Histoire de la construction de l'actuel immeuble
Deux coups de chances pour raconter la construction du 3, rue Visconti
La conjonction de deux coups de chance nous permet de connaître tous les détails de l’édification du 3, rue Visconti. Le premier est que la construction de l’immeuble du 3, rue Visconti a fait l’objet d’un « devis et marché », acte notarié relativement rare, donnant à la fois les plans, les instructions aux maîtres d’œuvre mais aussi les coûts et les conditions de règlement des ouvriers.
Le second coup de chance est d’avoir trouvé ce devis et marché ! Mon ami Yoann Brault des Archives nationales a tout d’abord trouvé par hasard l’expertise du chantier du 3, rue Visconti. Il s’agit d’un acte de la série Z1J qui n’est pas encore complètement dépouillée. Autrement dit, Yoann ne l’a trouvé que parce qu’il était en train de regarder les actes un par un pour ses propres recherches. J’ai donc pu consulter l’expertise grâce à la cote qu’il m’a donnée, expertise qui, elle-même m’a permis de trouver à ce fameux « devis et marchés » puisqu’elle y faisait référence (elle donne la date de l’acte et le notaire chez qui il a été signé). |
Figure 1 : à gauche, devis et marchés de la maison à bâtir en date du 15 juillet 1742 (AN ET XCVIII 480). Devis et marché 3 rue Visconti ; à droite : expertise du bâtiment construit en date du 29 août et 5 septembre 1743 (AN Z1J 730).
L'histoire de la construction de l'édifice commence au printemps 1742. Louis Deleau (également orthographié Duleau), loueur de chevaux, et sa femme, Andrée-Marie Deleau née Cestin, sont alors propriétaires de la parcelle du 3, rue Visconti sur laquelle est bâtie une maison constituée d’un corps de logis sur rue et d’un bâtiment à l’arrière (les documents consultés ne nous renseignent pas sur l’origine de la propriété). Ils décident de la faire reconstruire pour l’agrandir, ou plutôt, la rehausser. Ils font établir un « devis et marché » devant notaire, document qui passe en revue tous les détails du chantier, de la démolition à la reconstruction. L’architecte qu’ils choisissent est Jacques Le Tordeur, juré-expert et bourgeois, le maçon et maître d’œuvre est Nicolas-Henri Le Bœuf et le maître charpentier est Jean-Baptiste Bourdier. Les travaux doivent durer quelques mois et coûteront 14 000 livres.

^^^^^^^^

• **CONSIGNE 1**
Modifie le récit de la construction du 3, rue Visconti : reprends-en le passage commençant par "Le second coup" et se poursuivant jusqu'à "(AN Z1J 730).", en y remplaçant "par hasard" par "fortuitement".
• **CONSIGNE 2**
D'après le récit de la construction du 3, rue Visconti, quel métier exerçait Louis Deleau ?
• **CONSIGNE 3**
Prolonge le récit de la construction du 3, rue Visconti en reprenant après sa dernière phrase.

• **DONNÉES**

^^^^^^^^

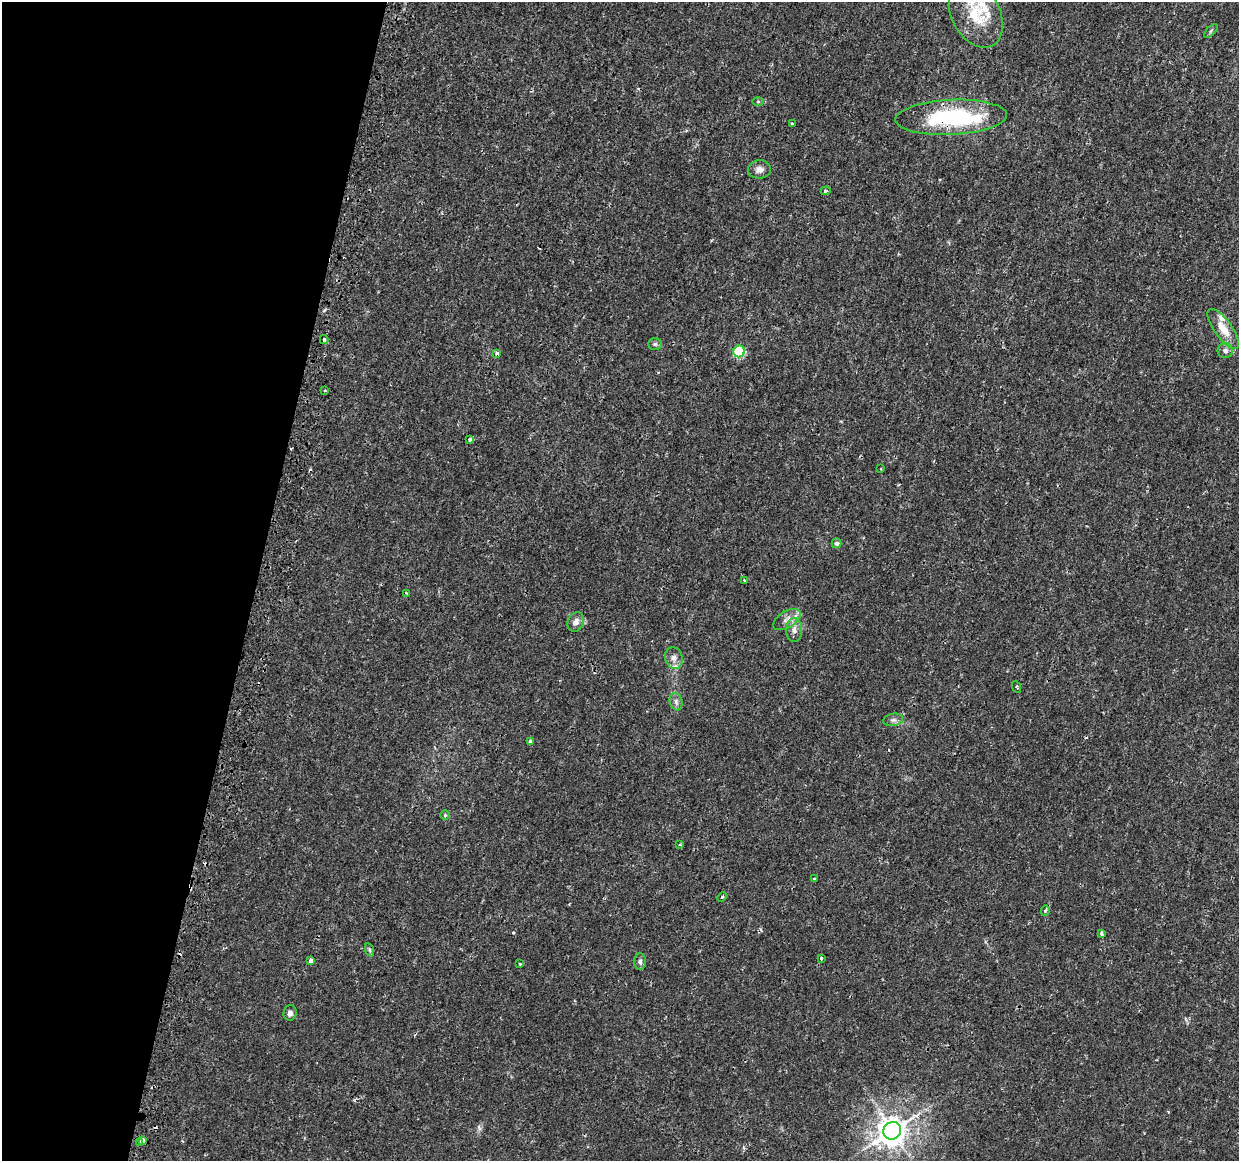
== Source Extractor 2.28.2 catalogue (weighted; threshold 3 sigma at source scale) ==
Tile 9 of 4 x 4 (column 1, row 3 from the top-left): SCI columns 37-1273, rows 1429-2587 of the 5029 x 5233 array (HDU 1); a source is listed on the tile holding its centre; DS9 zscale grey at full resolution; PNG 1241 x 1163 px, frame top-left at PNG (2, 2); each listed source drawn as its Kron ellipse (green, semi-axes under 4 px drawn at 4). Shown black and unused: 21% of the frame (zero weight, under 2 of 3 exposures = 3% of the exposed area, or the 3 px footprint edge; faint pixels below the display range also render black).
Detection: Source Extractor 2.28.2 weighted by HDU 2 'WHT'; one run over the whole footprint, this tile lists its part. Background 0.00797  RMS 0.0022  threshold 0.00996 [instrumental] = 3 sigma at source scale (4.5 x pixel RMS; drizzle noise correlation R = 1.50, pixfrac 1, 0.0396/0.0396 arcsec/px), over >= 5 px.
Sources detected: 55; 1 inside a brighter object's white glare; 8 cosmic-ray / hot-pixel residue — neither listed nor drawn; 4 inside a brighter listed object's ellipse — not listed separately; the other 42 listed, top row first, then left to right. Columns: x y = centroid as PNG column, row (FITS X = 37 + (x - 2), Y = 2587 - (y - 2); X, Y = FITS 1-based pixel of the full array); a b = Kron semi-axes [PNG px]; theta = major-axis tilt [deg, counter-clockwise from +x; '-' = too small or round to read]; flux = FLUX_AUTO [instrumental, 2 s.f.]
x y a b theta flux
976 14 35 24 -62 8.5
1211 31 8 3 45 0.31
758 101 6 4 0 0.23
951 117 56 17 3 24
793 124 3 3 - 0.74
759 169 11 9 7 1.3
826 191 5 4 - 0.5
1223 329 24 9 -54 3.4
324 340 4 4 - 0.45
655 344 7 5 1 0.44
1225 350 7 7 - 0.82
739 351 6 5 - 17
497 354 4 3 - 1.2
325 391 3 3 - 1.1
470 439 4 3 - 0.52
881 469 2 2 - 0.23
837 543 5 5 - 0.65
744 580 3 3 - 0.95
406 593 3 2 - 0.27
787 619 15 8 32 1.6
576 622 10 7 63 1.2
794 630 12 8 -89 1.3
674 658 11 8 -72 1.2
1017 687 6 3 -63 0.29
676 702 9 6 -75 0.73
893 720 10 6 10 0.71
530 741 4 3 - 0.79
445 815 5 4 - 0.28
680 844 3 3 - 0.21
814 879 4 3 - 0.24
722 897 5 3 - 0.23
1045 910 5 4 - 0.36
1101 933 4 3 - 0.91
370 950 7 4 -71 0.32
821 958 3 3 - 0.88
311 960 4 3 - 3.1
640 962 8 6 -87 0.71
520 964 3 3 - 0.31
290 1013 8 6 84 0.83
892 1131 9 8 - 310
143 1140 4 3 - 6.8
139 1142 3 3 - 1.8
Overlapping masked pixels (flux is a lower limit): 2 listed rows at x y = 951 117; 497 354
Isophote crosses this tile's border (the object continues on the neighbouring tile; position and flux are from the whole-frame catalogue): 1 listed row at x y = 976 14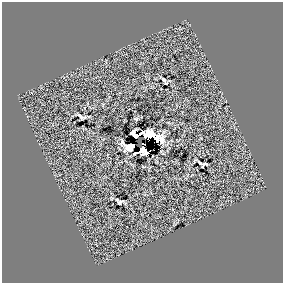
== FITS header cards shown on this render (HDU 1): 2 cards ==
NAXIS1  =                  281 /
NAXIS2  =                  281 /

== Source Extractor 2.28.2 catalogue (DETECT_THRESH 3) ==
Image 281 x 281 px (HDU 1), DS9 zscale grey, 1 PNG px = 1 image px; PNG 285 x 285 px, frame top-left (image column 1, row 281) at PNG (2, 2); no overlay
Background 0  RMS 13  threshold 37.6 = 3 sigma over >= 5 px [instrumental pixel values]
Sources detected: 15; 4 with non-positive FLUX_AUTO (blend fragments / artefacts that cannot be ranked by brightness) are not listed; the other 11 listed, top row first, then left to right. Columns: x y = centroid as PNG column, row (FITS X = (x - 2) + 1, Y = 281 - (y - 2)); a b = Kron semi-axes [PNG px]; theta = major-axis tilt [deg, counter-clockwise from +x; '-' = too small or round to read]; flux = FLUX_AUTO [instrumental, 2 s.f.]
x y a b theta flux
163 79 6 2 -53 1500
81 116 7 3 -32 1700
136 119 5 5 - 960
151 135 17 7 -19 420
145 136 5 4 - 1600
122 142 6 4 -80 1600
135 153 3 2 - 960
200 163 5 2 - 1400
205 164 5 3 - 1100
117 200 3 2 - 820
120 202 5 3 - 980
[4 non-positive-flux detections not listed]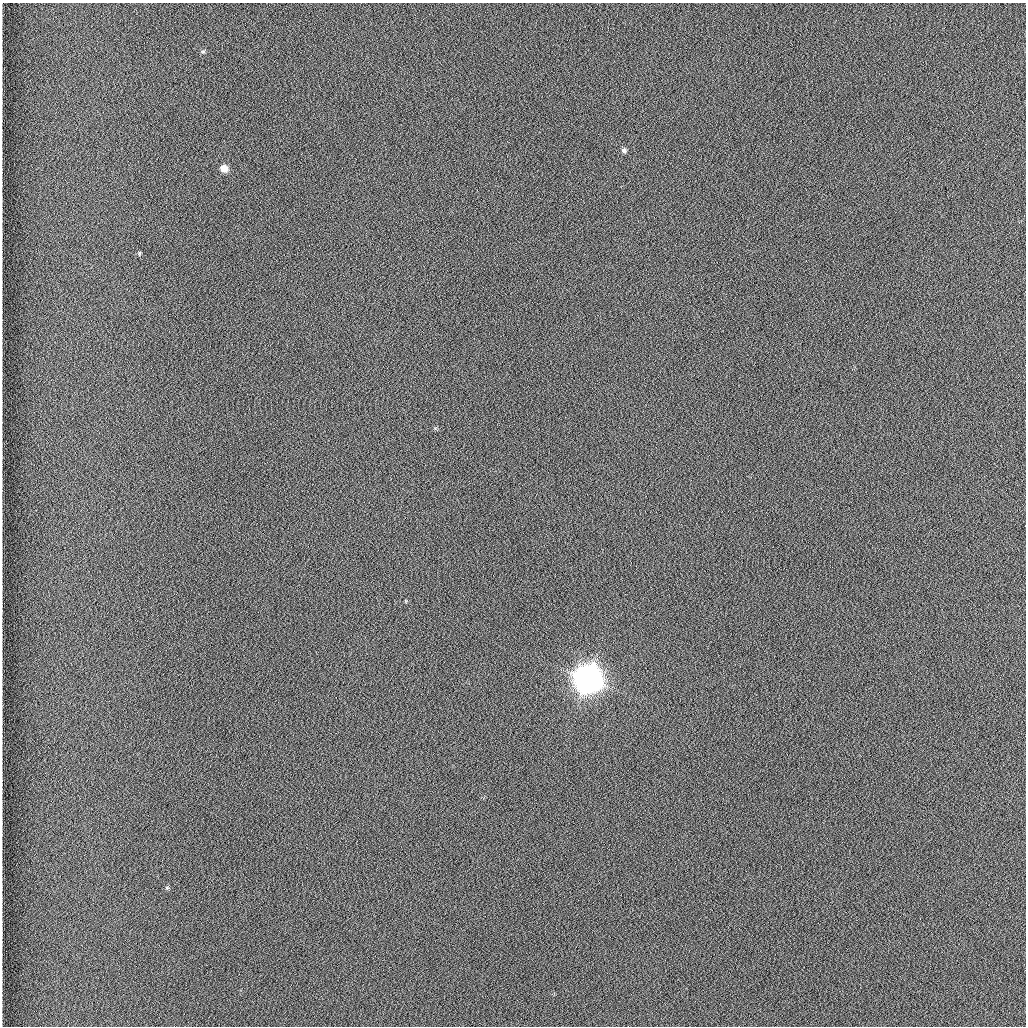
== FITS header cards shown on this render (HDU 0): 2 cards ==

^^^^^^^^

• **RÉPONSE FINALE 1**
Le second coup de chance est d’avoir trouvé ce devis et marché ! Mon ami Yoann Brault des Archives nationales a tout d’abord trouvé fortuitement l’expertise du chantier du 3, rue Visconti. Il s’agit d’un acte de la série Z1J qui n’est pas encore complètement dépouillée. Autrement dit, Yoann ne l’a trouvé que parce qu’il était en train de regarder les actes un par un pour ses propres recherches. J’ai donc pu consulter l’expertise grâce à la cote qu’il m’a donnée, expertise qui, elle-même m’a permis de trouver à ce fameux « devis et marchés » puisqu’elle y faisait référence (elle donne la date de l’acte et le notaire chez qui il a été signé). |
Figure 1 : à gauche, devis et marchés de la maison à bâtir en date du 15 juillet 1742 (AN ET XCVIII 480). Devis et marché 3 rue Visconti ; à droite : expertise du bâtiment construit en date du 29 août et 5 septembre 1743 (AN Z1J 730).

• **RÉPONSE FINALE 2**
Il était loueur de chevaux.

• **RÉPONSE FINALE 3**
Les ouvriers commencent par démolir l’ancienne maison, puis trient les matériaux : les gravas et les terres sont « envoyés aux champs » mais poutres, menuiseries, ferrures des portes, ainsi que les pierres et moellons sont conservés pour être remployés dans la nouvelle construction. La rampe de fer de l’ancien escalier est elle aussi conservée pour être installée dans le corps de logis à l’arrière de la parcelle. Les ouvriers creusent ensuite les fondations et agrandissent les caves existantes.
C’est à ce moment là que Andrée-Marie Deleau décède, laissant orphelins les deux enfants du couple, Louis-Henry, 17 ans, et Anne, 5 ans et demi. Les travaux sont immédiatement interrompus. Outre la probable douleur de la famille, ce décès place Louis Deleau dans une situation délicate puisque la propriété de la parcelle revient pour un quart à ses enfants, encore mineurs, l’autre quart lui revenant en raison de la communauté de bien établie entre lui et feue son épouse. Pour être autorisé à poursuivre les travaux, il doit obtenir le droit d’engager des frais au nom de ses enfants mineurs. Le 25 mai 1742, il fait témoigner sa famille, ses amis et même jacques Danonville, marchand de vin, son voisin du 1, rue Visconti devant le Prévôt de Paris. Il obtient de ce dernier le statut de tuteur légal de ses enfants, et, de fait, l’autorisation de poursuivre le chantier.
La reconstruction est menée sous la direction de l’architecte. Il est prévu un bâtiment sur rue et un autre, en fond de parcelle. Le premier doit avoir trois étages et un étage lambrissé composé chacun de quatre chambres avec cheminée, ainsi que deux boutiques en rez-de-chaussée, caves et fosses d’aisance en-dessous. Le corps de logis de derrière se compose d’écuries en rez-de-chaussée avec deux étages au-dessus comprenant chacun deux chambres avec cheminées et un grenier.
Les travaux de reconstructions sont décomposés en différents thèmes : ouvrages de maçonnerie, carrelage, charpente, couverture, menuiserie, serrurerie, vitrerie, peinture d’impression et pavés.
Figure 2 : plan de la façade tiré du devis et marché. La façade se distinge des autres immeubles de la rue notamment par les arcades des baies de fenêtre.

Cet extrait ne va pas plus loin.